А этот случай передаю со слов непосредственного участника - капитана ВВС (фамилию не упомню, то ли Имятин, то ли Инятин). Летом 1978 года я лежал в госпитале г.Камышин (с растяжением) и моим соседом по палате был упомянутый капитан. Он лежал на предмет ВЛК и возможного списания. История такова:
Предстоял обычный полет по маршруту с выходом на цель в заданное время. Он вырулил (дело было на _Су-7Б_) на полосу и начал разбег. Когда оторвалось HК, внезапно (как всегда) потух форсаж. Длина полосы не позволяла продолжать взлет и он начал тормозить. Выпустил щитки, парашют, который вырвало с «мясом» из-за довольно большой скорости.
Одним словом он принял все меры для прекращения взлета и видя, что полоса кончается, а скорость еще достаточно велика, простил всем свои долги и обратил взоры к Господу. Аэродромные службы тем временем были начеку и оценив situation непечатными выражениями, подняли сразу обе АТУ.
Слабая надежда, промелькнувшая было перед капитанским взором при виде туго натянутого поперек стального троса с сеткой, погасла сразу после того, как тяжеленный истребитель-бомбардировщик не задерживаясь проехал дальше. Слабый гитарный звон лопнувшего троса прозвучал для него погребальным звоном. Зная, что сразу за полосой начинаются пахотные угодья какой-то артели, капитан был готов к капотированию со всеми вытекающими из этого последствиями. Hо путь самолету преградила вторая АТУ.
Сработанный мастерами канатно-тросового дела стальной жгут на сей раз не лопается, но вырывается из гнезда барабана и захлестом через крыло обматывается вокруг основной стойки шасси. Как детская скакалка. Подчиняясь законам инерции самолет продолжает поступательное движение и, удерживаемый удавкой, одновременно поднимет нос. Длилось это безобразие доли секунды, но капитану показалось несколько минут.
Венцом события явилось падение ероплана «на спину» и разрушением остекления фонаря. Hамертво пристегнутый в кресле капитан (на удивление) не пострадал. Видно душа его уже была где-то на полпути к Создателю. Однако нужно выбираться. С невероятным трудом ему удалось отстегнуться и даже принять нормальное вертикальное положение в тесной кабинке. Сидя по турецки на твердой земле, в осколках фонаря, он опасливо посматривал на кресло и молил (в который раз) бога, чтоб не бабахнула катапульта.

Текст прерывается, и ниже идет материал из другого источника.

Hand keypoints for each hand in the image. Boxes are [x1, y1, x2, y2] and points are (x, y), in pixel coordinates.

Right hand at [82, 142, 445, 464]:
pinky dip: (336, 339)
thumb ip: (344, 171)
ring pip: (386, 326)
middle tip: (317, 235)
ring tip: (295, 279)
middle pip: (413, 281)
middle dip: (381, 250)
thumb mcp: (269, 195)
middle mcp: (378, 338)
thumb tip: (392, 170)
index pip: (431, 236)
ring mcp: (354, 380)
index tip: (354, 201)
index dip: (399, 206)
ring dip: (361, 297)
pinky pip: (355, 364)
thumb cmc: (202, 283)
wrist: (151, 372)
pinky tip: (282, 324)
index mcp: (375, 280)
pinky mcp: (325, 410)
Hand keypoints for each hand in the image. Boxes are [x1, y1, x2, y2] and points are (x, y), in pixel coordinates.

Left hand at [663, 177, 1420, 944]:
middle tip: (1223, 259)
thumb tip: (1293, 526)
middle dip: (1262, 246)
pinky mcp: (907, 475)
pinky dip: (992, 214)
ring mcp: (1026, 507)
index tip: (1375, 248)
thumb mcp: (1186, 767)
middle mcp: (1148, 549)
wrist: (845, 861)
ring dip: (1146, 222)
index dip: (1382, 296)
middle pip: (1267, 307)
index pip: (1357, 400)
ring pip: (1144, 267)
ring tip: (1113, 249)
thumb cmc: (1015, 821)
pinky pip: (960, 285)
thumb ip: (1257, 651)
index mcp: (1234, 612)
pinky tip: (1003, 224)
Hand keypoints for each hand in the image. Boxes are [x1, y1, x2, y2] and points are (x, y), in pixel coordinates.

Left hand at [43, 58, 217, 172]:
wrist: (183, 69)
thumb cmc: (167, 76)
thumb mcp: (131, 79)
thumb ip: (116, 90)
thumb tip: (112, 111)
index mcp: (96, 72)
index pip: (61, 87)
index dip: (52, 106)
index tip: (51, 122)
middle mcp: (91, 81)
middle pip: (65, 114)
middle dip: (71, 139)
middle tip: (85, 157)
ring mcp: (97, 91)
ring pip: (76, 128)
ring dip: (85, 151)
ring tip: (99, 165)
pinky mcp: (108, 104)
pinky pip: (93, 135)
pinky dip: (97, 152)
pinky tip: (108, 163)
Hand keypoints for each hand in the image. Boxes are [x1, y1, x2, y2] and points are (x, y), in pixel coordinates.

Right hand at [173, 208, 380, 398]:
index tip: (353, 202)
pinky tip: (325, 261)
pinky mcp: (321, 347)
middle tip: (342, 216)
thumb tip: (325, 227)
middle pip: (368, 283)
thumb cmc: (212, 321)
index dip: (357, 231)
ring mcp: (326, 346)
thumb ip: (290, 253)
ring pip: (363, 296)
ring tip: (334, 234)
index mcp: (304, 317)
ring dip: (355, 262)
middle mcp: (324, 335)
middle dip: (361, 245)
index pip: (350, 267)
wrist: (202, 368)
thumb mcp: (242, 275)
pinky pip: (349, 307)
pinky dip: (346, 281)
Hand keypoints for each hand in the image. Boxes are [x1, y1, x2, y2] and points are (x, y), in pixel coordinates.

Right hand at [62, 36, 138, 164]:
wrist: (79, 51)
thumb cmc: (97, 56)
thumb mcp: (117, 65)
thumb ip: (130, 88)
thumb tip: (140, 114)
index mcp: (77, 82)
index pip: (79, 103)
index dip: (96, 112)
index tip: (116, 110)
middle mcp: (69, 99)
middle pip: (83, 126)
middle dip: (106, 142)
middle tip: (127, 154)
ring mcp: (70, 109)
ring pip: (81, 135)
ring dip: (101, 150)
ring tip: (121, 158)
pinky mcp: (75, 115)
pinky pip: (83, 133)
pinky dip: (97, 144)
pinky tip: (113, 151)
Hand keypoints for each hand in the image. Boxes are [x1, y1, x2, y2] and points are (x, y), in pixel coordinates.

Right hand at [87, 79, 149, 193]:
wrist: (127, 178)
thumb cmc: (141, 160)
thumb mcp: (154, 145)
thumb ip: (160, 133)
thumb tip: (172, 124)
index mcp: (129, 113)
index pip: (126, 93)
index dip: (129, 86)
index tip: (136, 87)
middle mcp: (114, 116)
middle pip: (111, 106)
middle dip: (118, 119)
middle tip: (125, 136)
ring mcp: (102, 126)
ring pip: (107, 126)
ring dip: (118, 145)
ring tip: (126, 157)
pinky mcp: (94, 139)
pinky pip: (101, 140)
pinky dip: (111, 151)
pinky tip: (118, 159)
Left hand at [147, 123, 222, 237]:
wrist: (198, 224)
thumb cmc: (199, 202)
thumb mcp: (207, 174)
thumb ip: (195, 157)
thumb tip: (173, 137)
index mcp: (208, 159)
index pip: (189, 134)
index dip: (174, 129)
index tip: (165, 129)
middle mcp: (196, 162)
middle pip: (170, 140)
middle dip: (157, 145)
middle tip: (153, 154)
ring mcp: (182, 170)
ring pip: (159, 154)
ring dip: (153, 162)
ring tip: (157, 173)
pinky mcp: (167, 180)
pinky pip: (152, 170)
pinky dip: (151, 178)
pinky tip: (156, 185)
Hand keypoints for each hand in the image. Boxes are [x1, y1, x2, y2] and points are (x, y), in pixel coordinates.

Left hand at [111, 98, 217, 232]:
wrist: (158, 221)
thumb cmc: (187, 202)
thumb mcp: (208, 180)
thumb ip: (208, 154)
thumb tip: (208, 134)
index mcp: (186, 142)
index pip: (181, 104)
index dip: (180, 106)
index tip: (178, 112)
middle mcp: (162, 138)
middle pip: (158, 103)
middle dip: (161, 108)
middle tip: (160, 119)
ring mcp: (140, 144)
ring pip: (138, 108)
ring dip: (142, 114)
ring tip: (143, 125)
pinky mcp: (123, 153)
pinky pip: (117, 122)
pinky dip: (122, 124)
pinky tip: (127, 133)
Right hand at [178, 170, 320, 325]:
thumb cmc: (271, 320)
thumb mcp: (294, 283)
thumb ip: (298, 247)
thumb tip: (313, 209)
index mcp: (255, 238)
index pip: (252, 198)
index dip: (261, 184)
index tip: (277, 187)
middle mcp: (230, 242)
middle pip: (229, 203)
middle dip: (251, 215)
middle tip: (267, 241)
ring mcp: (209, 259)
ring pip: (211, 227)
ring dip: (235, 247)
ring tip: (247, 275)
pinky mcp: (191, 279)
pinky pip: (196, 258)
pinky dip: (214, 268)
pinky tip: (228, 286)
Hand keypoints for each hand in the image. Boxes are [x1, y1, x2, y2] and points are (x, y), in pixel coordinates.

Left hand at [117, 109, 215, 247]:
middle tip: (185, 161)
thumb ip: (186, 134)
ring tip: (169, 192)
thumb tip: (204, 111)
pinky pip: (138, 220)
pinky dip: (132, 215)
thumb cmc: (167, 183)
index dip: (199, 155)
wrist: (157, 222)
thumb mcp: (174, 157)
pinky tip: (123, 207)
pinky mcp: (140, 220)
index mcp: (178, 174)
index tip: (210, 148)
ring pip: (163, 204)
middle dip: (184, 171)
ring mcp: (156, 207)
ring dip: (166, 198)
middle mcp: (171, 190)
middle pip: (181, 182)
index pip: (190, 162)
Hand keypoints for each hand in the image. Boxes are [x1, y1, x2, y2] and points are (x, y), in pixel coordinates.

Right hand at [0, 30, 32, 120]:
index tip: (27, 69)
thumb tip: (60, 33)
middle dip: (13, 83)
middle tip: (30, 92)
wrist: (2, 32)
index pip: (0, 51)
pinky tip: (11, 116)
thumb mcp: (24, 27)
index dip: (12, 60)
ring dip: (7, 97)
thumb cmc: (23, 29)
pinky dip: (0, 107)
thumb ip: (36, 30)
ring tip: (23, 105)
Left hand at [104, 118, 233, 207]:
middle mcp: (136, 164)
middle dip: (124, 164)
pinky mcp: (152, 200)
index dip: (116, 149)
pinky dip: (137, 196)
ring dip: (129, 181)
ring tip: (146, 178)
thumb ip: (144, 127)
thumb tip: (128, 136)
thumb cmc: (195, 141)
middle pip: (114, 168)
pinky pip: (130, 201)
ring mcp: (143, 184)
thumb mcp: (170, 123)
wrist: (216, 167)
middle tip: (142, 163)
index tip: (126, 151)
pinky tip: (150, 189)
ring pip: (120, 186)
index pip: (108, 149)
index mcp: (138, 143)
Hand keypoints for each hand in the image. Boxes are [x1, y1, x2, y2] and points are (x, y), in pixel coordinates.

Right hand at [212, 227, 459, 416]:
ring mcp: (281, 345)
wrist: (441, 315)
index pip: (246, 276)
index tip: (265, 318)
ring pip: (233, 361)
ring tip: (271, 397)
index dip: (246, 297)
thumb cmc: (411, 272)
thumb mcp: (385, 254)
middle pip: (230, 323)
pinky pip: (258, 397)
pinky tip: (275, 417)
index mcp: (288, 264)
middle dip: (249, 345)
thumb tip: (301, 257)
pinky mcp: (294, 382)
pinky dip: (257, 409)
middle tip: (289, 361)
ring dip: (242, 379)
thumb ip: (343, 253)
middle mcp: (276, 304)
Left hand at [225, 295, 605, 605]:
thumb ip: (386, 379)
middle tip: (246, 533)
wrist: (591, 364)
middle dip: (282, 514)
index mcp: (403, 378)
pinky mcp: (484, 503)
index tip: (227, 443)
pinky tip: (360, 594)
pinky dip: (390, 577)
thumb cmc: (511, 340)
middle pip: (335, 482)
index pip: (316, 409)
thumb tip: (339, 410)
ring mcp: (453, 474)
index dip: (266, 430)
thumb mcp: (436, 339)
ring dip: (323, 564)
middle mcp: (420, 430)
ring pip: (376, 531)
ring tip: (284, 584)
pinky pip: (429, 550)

Бог видимо и сам понимал, что это будет уже перебор, поэтому придумал новую пытку.
Освободившись от кислородной системы, капитан вдруг унюхал слабый запах горелой изоляции и по мере течения времени запах становился все интенсивнее. Скоро появился и дымок. «Жареный барашек» - горестно подумал о себе офицер ВВС и тут слуха его коснулась знакомая человеческая речь с привычными и до боли родными махновско-матросскими оборотами. Прибыла спасательная служба. Они деловито и не спеша ходили вокруг, прикидывали как подводить крепления под перевернутый остов Сушки. «Похоронили уже!» - мысленно ужаснулся капитан и пустил вопль.
Жажда жизни проснулась с удесятеренной силой и пока оживившиеся от его клича спасатели подводили трос под капот, поднимали нос самолета, он голыми руками успел вырыть в асфальтовой твердости земле окопчик глубиной с полметра. И как только между кабиной и землей образовался просвет, капитан по-пластунски шмыгнул наружу и отмахал еще пару десятков метров в густой траве, причем сделано это было так быстро, что спасатели не успели среагировать и машинально бросились к кабине, дабы вытащить «тяжелораненного» по их мнению летчика.
Случайно свидетелем ЛП оказался ихний командир дивизии, который в числе первых примчался на «газике» к месту аварии. Собственноручно отряхивая пыль с капитанского комбинезона, комдив спросил «что ж теперь с тобой делать, капитан?», на что капитан, окончательно уверовавший в Бога, рухнул пред полковником на колени и умоляюще сложил на груди руки «хочу на безфорсажную машину».
Уже здесь в госпитале, капитан небрежно пояснил «спасатели могли и не торопиться, еще пара минут и я прорыл бы ход до самого Киева (он родом оттуда), пусть бы они меня поискали» :)
Такие вот случаи бывали. Может капитан и приврал слегка, не знаю, извините за литературную обработку. Он рассказывал в таких выражениях, что покраснел бы пьяный боцман.